Why do most individuals who would benefit from hearing aids not try them? The adoption rate for hearing aids is relatively low, even in countries in which hearing aids are available free of charge (e.g. the UK and Norway). In the UK, less than 25% of adults with thresholds >35dB HL use hearing aids [1]. Those that do use hearing aids have waited around 10 years before seeking help for hearing problems [1].

Devices that can be used directly upon purchase (or after slight fine-tuning at home) without the support of an audiologist are known as direct-to-consumer (DTC) hearing devices. It has been speculated that these devices will increase the overall adoption rate because they are relatively cheap and might empower people to self-manage their hearing health. In addition, when a person chooses to use such a device, it frees up audiologists’ time to deal with the more complex cases. However, selecting inappropriate devices could also discourage people from trying other forms of amplification.

“DTC manufacturers will need to ‘up their game’ to produce devices that are capable of competing with the NHS hearing aid”

A report by the US President’s Council of Advisers on Science and Technology (PCAST) recommended improving access to hearing healthcare by creating a new category of approved DTC hearing devices to improve audibility that can be purchased without needing to see a healthcare professional [2]. Although DTC devices have long been available, the PCAST report has opened the floodgates for further development in the DTC device market.

We evaluated 28 DTC devices bought in the UK on the internet and compared these to the most popular NHS hearing aid in 2018 (Oticon Spirit Zest, an eight-channel thin-tube delivery behind-the-ear hearing aid). We compared i) features, ii) electroacoustic performance, iii) ability to match prescribed gain to common mild/moderate audiograms and iv) cosmetic appearance.

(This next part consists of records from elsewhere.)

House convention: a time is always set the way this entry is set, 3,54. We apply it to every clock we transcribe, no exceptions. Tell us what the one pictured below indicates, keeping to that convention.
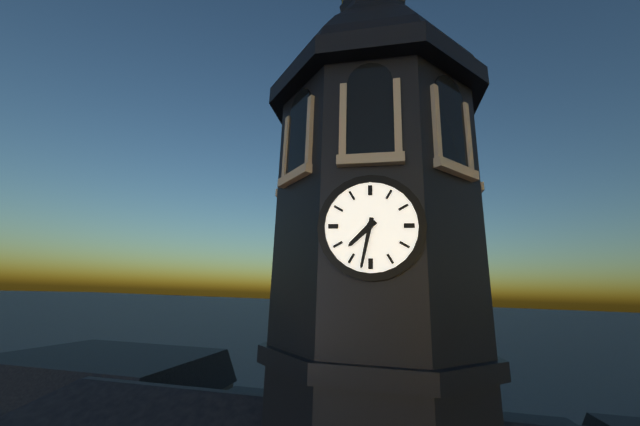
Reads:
7,32
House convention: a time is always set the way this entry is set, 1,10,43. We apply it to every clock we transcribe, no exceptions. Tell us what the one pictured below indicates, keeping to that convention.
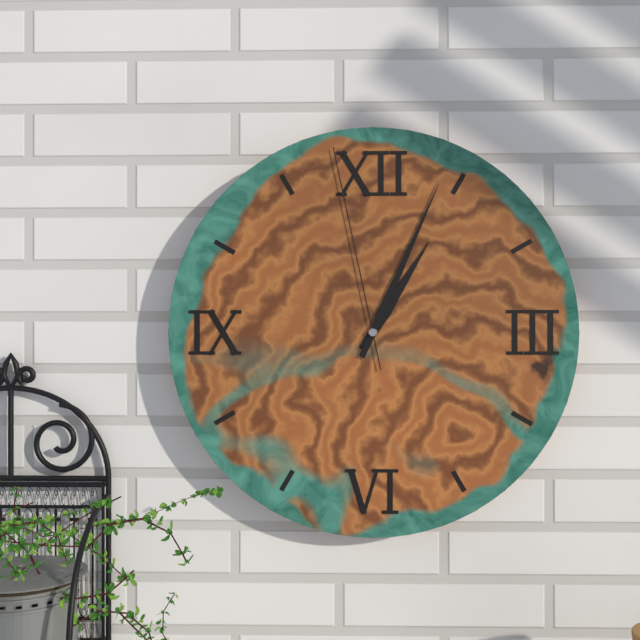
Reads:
1,04,58
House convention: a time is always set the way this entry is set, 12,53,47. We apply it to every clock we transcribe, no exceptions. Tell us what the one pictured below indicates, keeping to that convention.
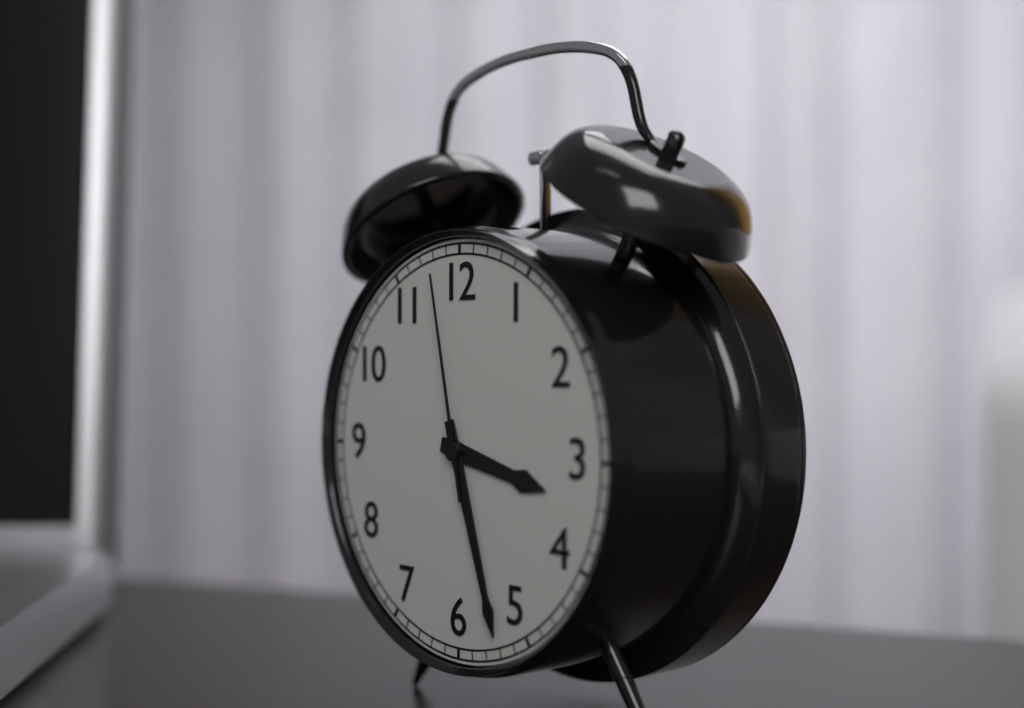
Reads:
3,27,58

All data collected relating to the DTC devices and the NHS hearing aid were plotted against their price. We estimated the cost of the NHS hearing aid (and audiology support) as being around £300; the bulk purchasing power of the NHS means it buys hearing aids for a significantly lower price than the usual retail cost (which includes audiologist assessment, fitting and follow-up) that typically ranges between £500 and £3500. What follows is a summary of the study that has now been accepted for publication in a peer-reviewed journal [3].

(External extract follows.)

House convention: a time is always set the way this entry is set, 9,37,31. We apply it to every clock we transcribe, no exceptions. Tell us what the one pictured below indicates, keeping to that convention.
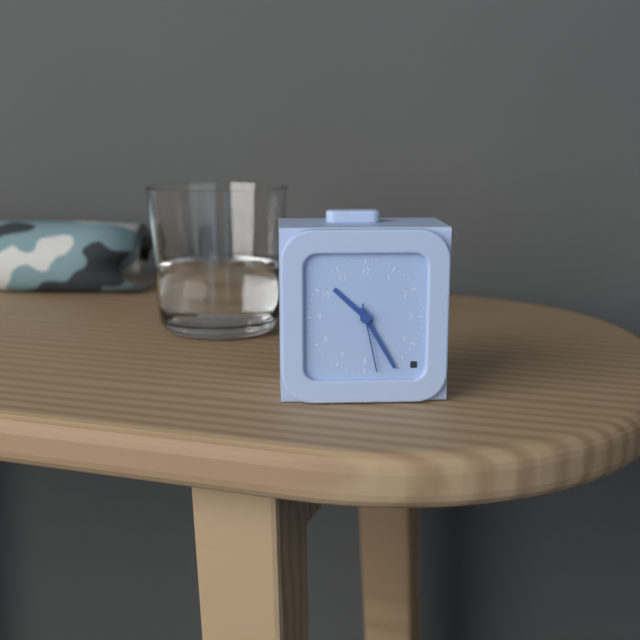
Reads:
10,25,28
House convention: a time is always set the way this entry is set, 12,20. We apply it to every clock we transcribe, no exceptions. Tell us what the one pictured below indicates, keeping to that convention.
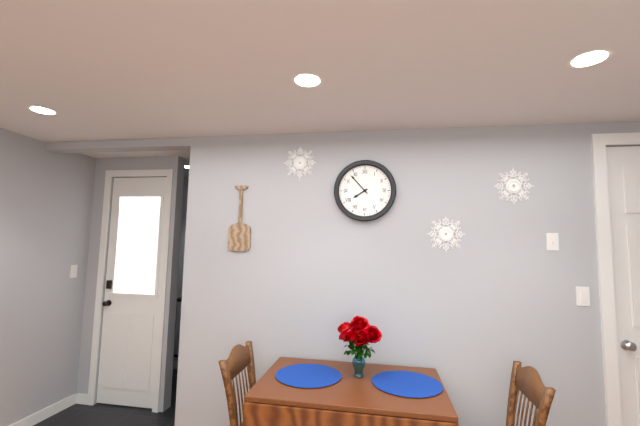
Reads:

Evaluation of direct-to-consumer devices

Most of the DTCs were inexpensive, with prices ranging from £7 to £355, and some DTCs had advanced features, including Bluetooth and mobile phone controls, non-linear processing, noise reduction and directional microphones. Two DTCs arrived broken, and some had manuals that were in Chinese only. The volume control on most of the devices did not move freely and/or moved in uneven ranges, while some had rechargeable batteries that drained quickly (i.e. in less than half an hour).

The test box measurements revealed that many DTC devices had a maximum output exceeding 120 dB SPL, which is excessively high for someone with either mild or moderate hearing loss. Most had a narrower frequency bandwidth than the NHS aid, and half of the DTCs had a total harmonic distortion (THD) greater than 1.8%, which might degrade the perception of sound quality. Conversely, a few DTCs had a wider frequency bandwidth than the NHS aid and low THD.


Figure 1. RMS difference between NAL-NL2 insertion gain target and measured gain (for a 65 dB SPL input level), over 0.25 – 6.3 kHz versus cost per unit. The black dot indicates the NHS hearing aid.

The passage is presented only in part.